Kudos to the city of Berkeley for actually building housing—consistently mid-rise, dense, central, mixed-use, relatively attractive. Now if only SF could reach 10% of that, I’d feel like I live in the land of progress.
This is further south than I would have guessed. Good access to Berkeley Bowl and Ashby. Downtown Berkeley is going to be one hip place very soon! Good on the City.
242 housing units, 254 bedrooms, and 13 parking spaces? What’s going to happen to parking in the neighborhood?
Are we seriously expecting 95% of the households moving in to get rid of all of their cars?
With this project, there’s not even enough BICYCLE parking for more than a mere quarter of households to have a single bicycle to their name.
Keeping in mind that many studios are double occupancy with two adults, realistically, I’d expect the car-to-unit ratio for occupied studios in the Bay Area to be around 1.1 to 1.3. Not 0.05. And probably a good number of them have two bikes too.
I’m YIMBY to the core and it’s long been my dream to see high rise skylines grow all around the Bay Area, but when we let anti-car sentiment become ideology over reality it makes the success of major housing developments impossible, and those failures-by-design will be jet fuel for the NIMBY crowd for years to come.
Seems like a good thing if it’s ever build. This developer has been submitting plans for this land for over 3 years.
Also it’d be great if the authors could tag the Berkeley stories with a Berkeley tag!
This one is disappointingly unattractive!

:: PROVIDED DATA ::

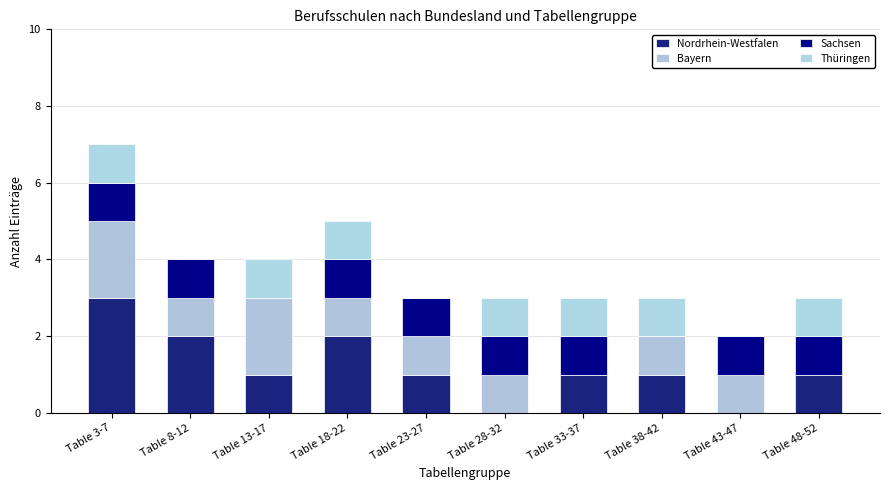

Is it true that Nordrhein-Westfalen equals 1 at Table 28-32?

False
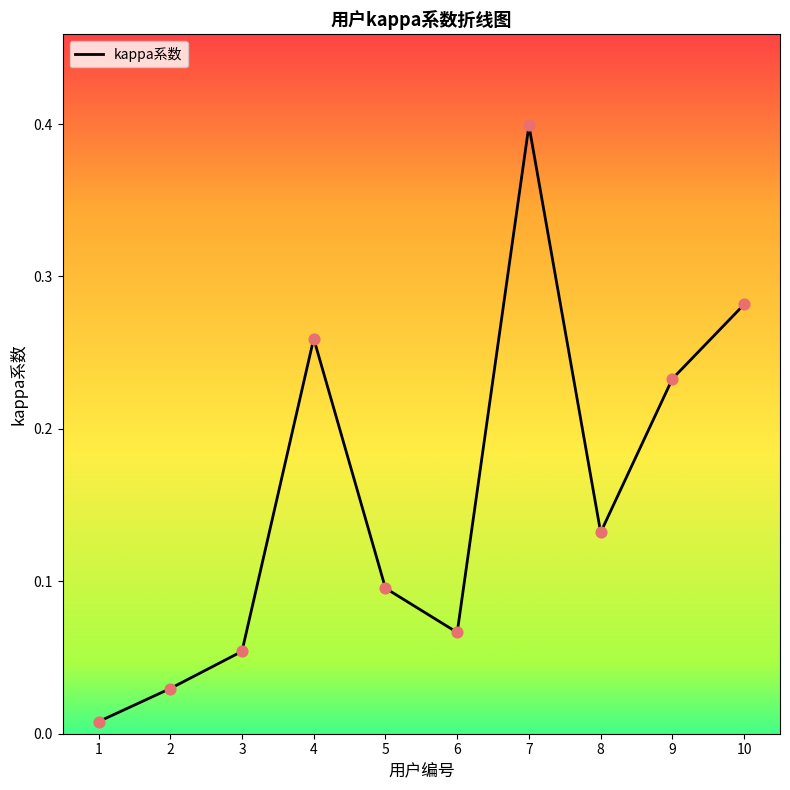

What is the change in value from 5 to 9?

+0.1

:: PROBLEM A ::
Reproduce the passage of the comments on the Berkeley housing project, starting at "242 housing units, 254" and ending at "of their cars?".
:: PROBLEM B ::
In the comments on the Berkeley housing project, how long has the developer been submitting plans for the land?

:: TASK ANSWER A ::
242 housing units, 254 bedrooms, and 13 parking spaces? What’s going to happen to parking in the neighborhood?
Are we seriously expecting 95% of the households moving in to get rid of all of their cars?

:: TASK ANSWER B ::
Over 3 years.